◆ **Work order**
Find the string "measures" in the material. Copy every line that has it.

◆ **Data for review**
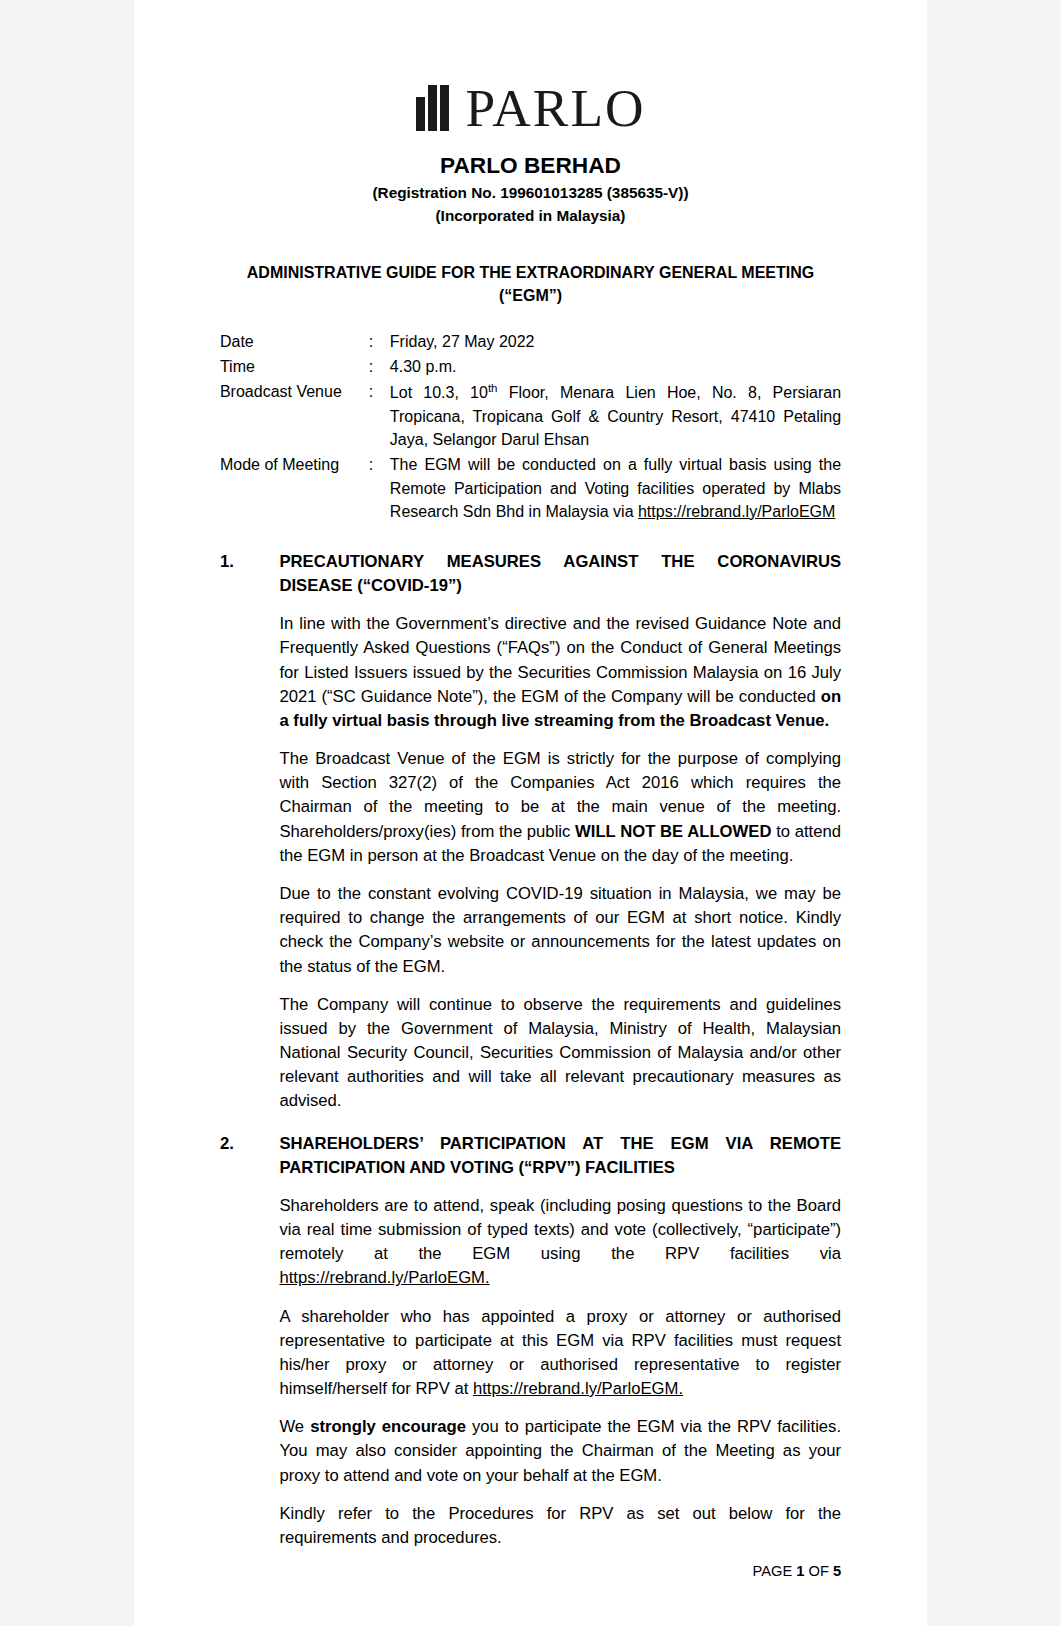PARLO
PARLO BERHAD
(Registration No. 199601013285 (385635-V))
(Incorporated in Malaysia)
ADMINISTRATIVE GUIDE FOR THE EXTRAORDINARY GENERAL MEETING (“EGM”)
| Date | : | Friday, 27 May 2022 |
| Time | : | 4.30 p.m. |
| Broadcast Venue | : | Lot 10.3, 10 th Floor, Menara Lien Hoe, No. 8, Persiaran Tropicana, Tropicana Golf & Country Resort, 47410 Petaling Jaya, Selangor Darul Ehsan |
| Mode of Meeting | : | The EGM will be conducted on a fully virtual basis using the Remote Participation and Voting facilities operated by Mlabs Research Sdn Bhd in Malaysia via https://rebrand.ly/ParloEGM |
Precautionary measures against the coronavirus disease (“COVID-19”)
In line with the Government’s directive and the revised Guidance Note and Frequently Asked Questions (“FAQs”) on the Conduct of General Meetings for Listed Issuers issued by the Securities Commission Malaysia on 16 July 2021 (“SC Guidance Note”), the EGM of the Company will be conducted on a fully virtual basis through live streaming from the Broadcast Venue.
The Broadcast Venue of the EGM is strictly for the purpose of complying with Section 327(2) of the Companies Act 2016 which requires the Chairman of the meeting to be at the main venue of the meeting. Shareholders/proxy(ies) from the public WILL NOT BE ALLOWED to attend the EGM in person at the Broadcast Venue on the day of the meeting.
Due to the constant evolving COVID-19 situation in Malaysia, we may be required to change the arrangements of our EGM at short notice. Kindly check the Company’s website or announcements for the latest updates on the status of the EGM.
The Company will continue to observe the requirements and guidelines issued by the Government of Malaysia, Ministry of Health, Malaysian National Security Council, Securities Commission of Malaysia and/or other relevant authorities and will take all relevant precautionary measures as advised.
Shareholders’ participation at the EGM via remote participation and voting (“RPV”) facilities
Shareholders are to attend, speak (including posing questions to the Board via real time submission of typed texts) and vote (collectively, “participate”) remotely at the EGM using the RPV facilities via https://rebrand.ly/ParloEGM.
A shareholder who has appointed a proxy or attorney or authorised representative to participate at this EGM via RPV facilities must request his/her proxy or attorney or authorised representative to register himself/herself for RPV at https://rebrand.ly/ParloEGM.
We strongly encourage you to participate the EGM via the RPV facilities. You may also consider appointing the Chairman of the Meeting as your proxy to attend and vote on your behalf at the EGM.
Kindly refer to the Procedures for RPV as set out below for the requirements and procedures.
PAGE 1 OF 5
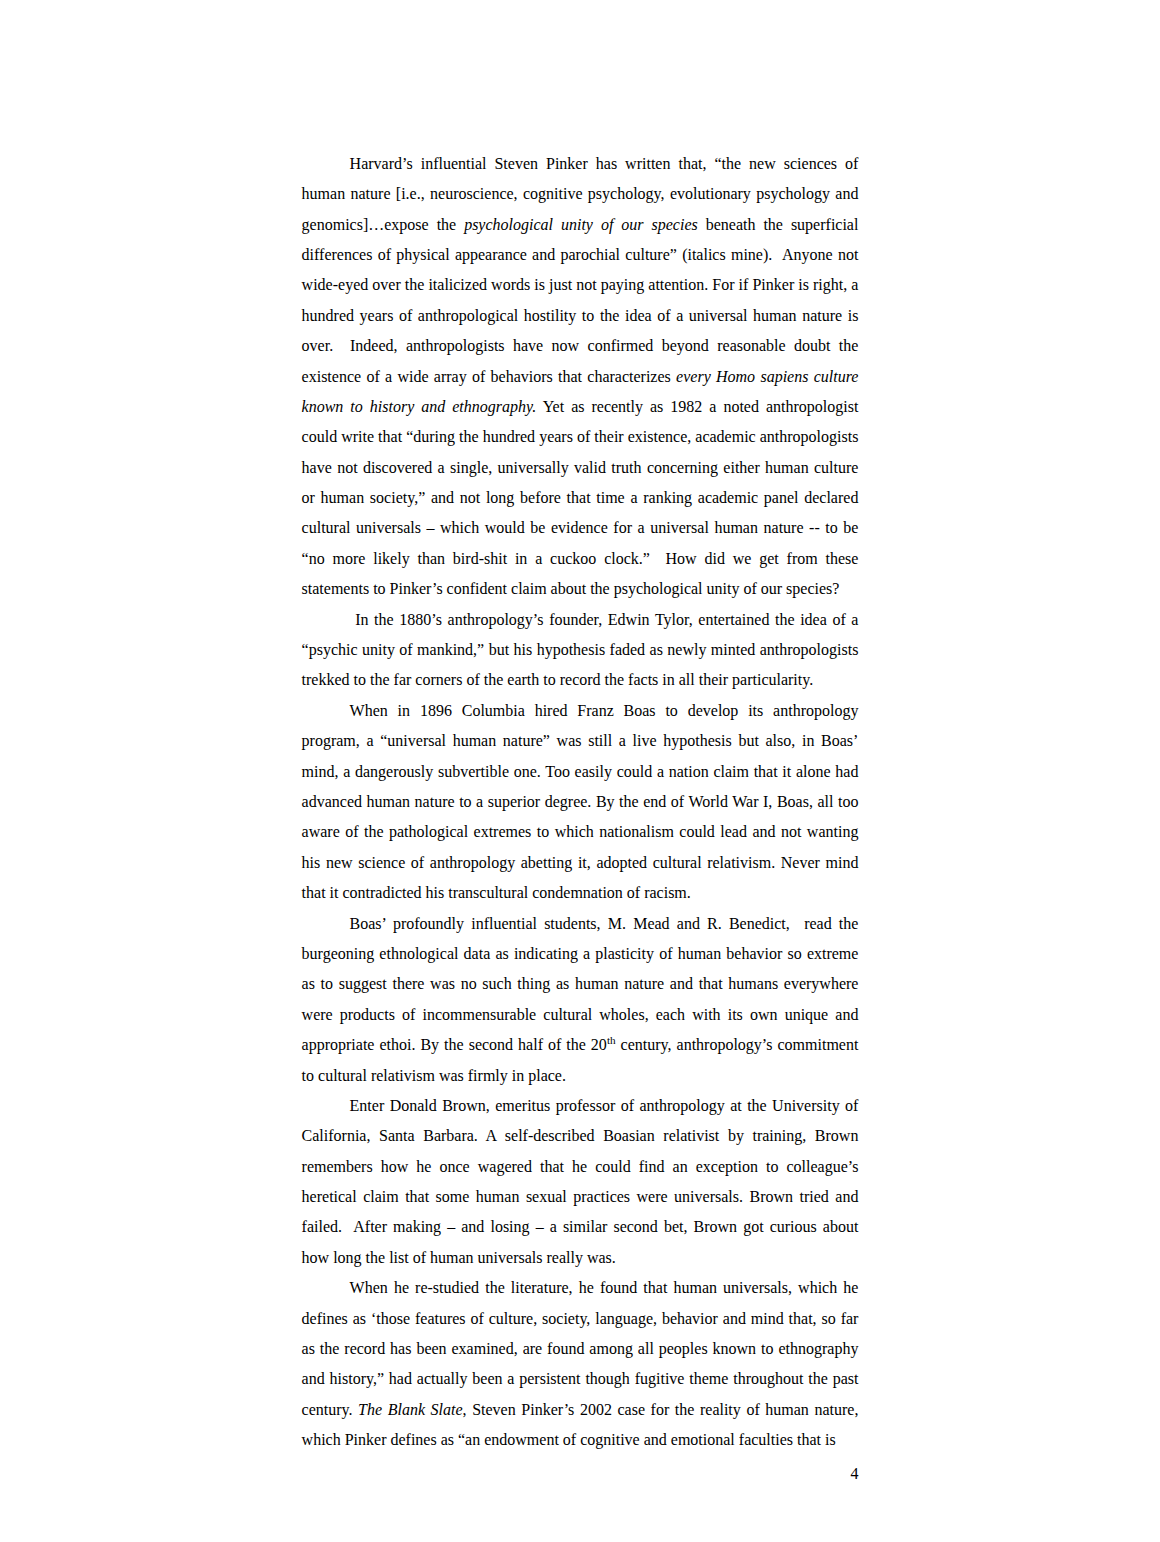Harvard’s influential Steven Pinker has written that, “the new sciences of human nature [i.e., neuroscience, cognitive psychology, evolutionary psychology and genomics]…expose the psychological unity of our species beneath the superficial differences of physical appearance and parochial culture” (italics mine). Anyone not wide-eyed over the italicized words is just not paying attention. For if Pinker is right, a hundred years of anthropological hostility to the idea of a universal human nature is over. Indeed, anthropologists have now confirmed beyond reasonable doubt the existence of a wide array of behaviors that characterizes every Homo sapiens culture known to history and ethnography. Yet as recently as 1982 a noted anthropologist could write that “during the hundred years of their existence, academic anthropologists have not discovered a single, universally valid truth concerning either human culture or human society,” and not long before that time a ranking academic panel declared cultural universals – which would be evidence for a universal human nature -- to be “no more likely than bird-shit in a cuckoo clock.” How did we get from these statements to Pinker’s confident claim about the psychological unity of our species?
In the 1880’s anthropology’s founder, Edwin Tylor, entertained the idea of a “psychic unity of mankind,” but his hypothesis faded as newly minted anthropologists trekked to the far corners of the earth to record the facts in all their particularity.
When in 1896 Columbia hired Franz Boas to develop its anthropology program, a “universal human nature” was still a live hypothesis but also, in Boas’ mind, a dangerously subvertible one. Too easily could a nation claim that it alone had advanced human nature to a superior degree. By the end of World War I, Boas, all too aware of the pathological extremes to which nationalism could lead and not wanting his new science of anthropology abetting it, adopted cultural relativism. Never mind that it contradicted his transcultural condemnation of racism.
Boas’ profoundly influential students, M. Mead and R. Benedict, read the burgeoning ethnological data as indicating a plasticity of human behavior so extreme as to suggest there was no such thing as human nature and that humans everywhere were products of incommensurable cultural wholes, each with its own unique and appropriate ethoi. By the second half of the 20th century, anthropology’s commitment to cultural relativism was firmly in place.
Enter Donald Brown, emeritus professor of anthropology at the University of California, Santa Barbara. A self-described Boasian relativist by training, Brown remembers how he once wagered that he could find an exception to colleague’s heretical claim that some human sexual practices were universals. Brown tried and failed. After making – and losing – a similar second bet, Brown got curious about how long the list of human universals really was.
When he re-studied the literature, he found that human universals, which he defines as ‘those features of culture, society, language, behavior and mind that, so far as the record has been examined, are found among all peoples known to ethnography and history,” had actually been a persistent though fugitive theme throughout the past century. The Blank Slate, Steven Pinker’s 2002 case for the reality of human nature, which Pinker defines as “an endowment of cognitive and emotional faculties that is
4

◆ **Response box**
Precautionary measures against the coronavirus disease (“COVID-19”)
The Company will continue to observe the requirements and guidelines issued by the Government of Malaysia, Ministry of Health, Malaysian National Security Council, Securities Commission of Malaysia and/or other relevant authorities and will take all relevant precautionary measures as advised.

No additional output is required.